▶ Goal of the exercise
Restate word for word every line from the one containing "left knee: (1011, 510)" to the last line of the records below.

▶ Data shown
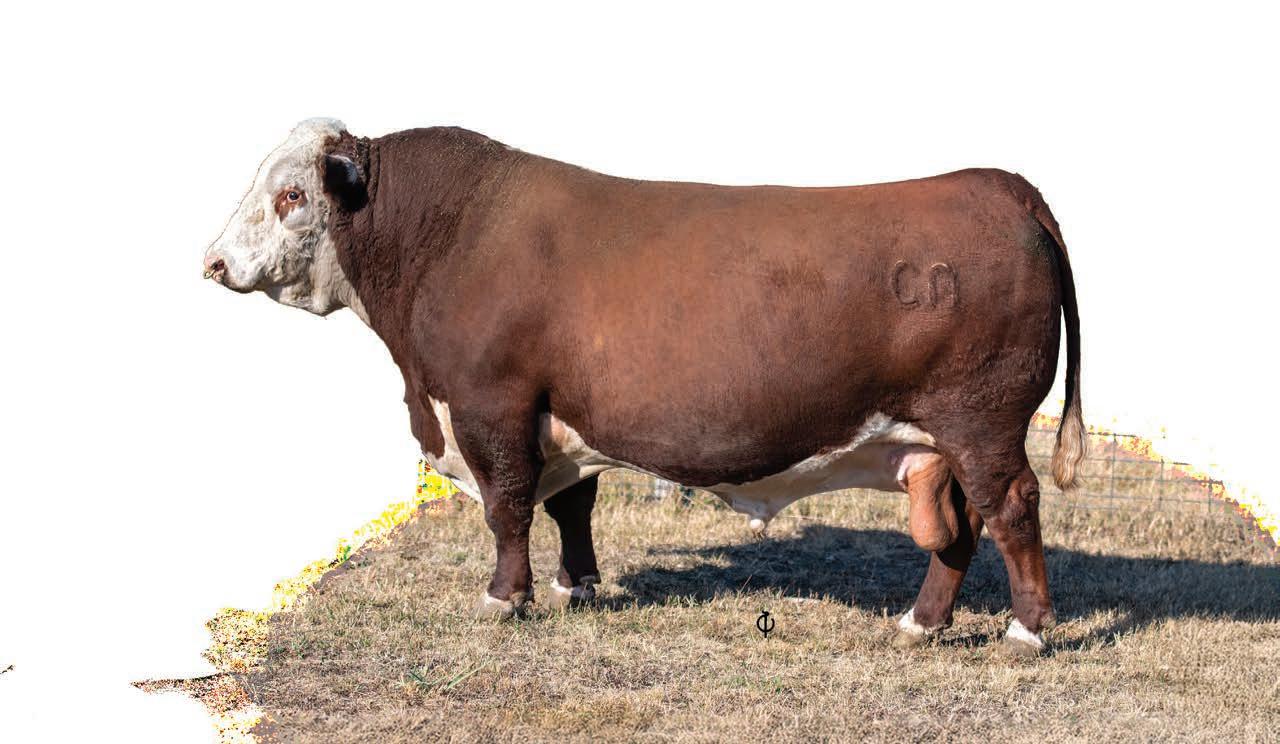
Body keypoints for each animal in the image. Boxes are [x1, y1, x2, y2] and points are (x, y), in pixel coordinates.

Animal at [204, 119, 1084, 656]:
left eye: (291, 195)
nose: (213, 263)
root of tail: (996, 183)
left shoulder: (492, 405)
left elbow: (507, 509)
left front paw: (504, 598)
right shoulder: (558, 416)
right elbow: (570, 504)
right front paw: (577, 585)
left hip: (983, 423)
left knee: (1011, 510)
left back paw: (1027, 633)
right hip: (944, 441)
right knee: (959, 530)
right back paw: (918, 624)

▶ Solution to this task
left knee: (1011, 510)
left back paw: (1027, 633)
right hip: (944, 441)
right knee: (959, 530)
right back paw: (918, 624)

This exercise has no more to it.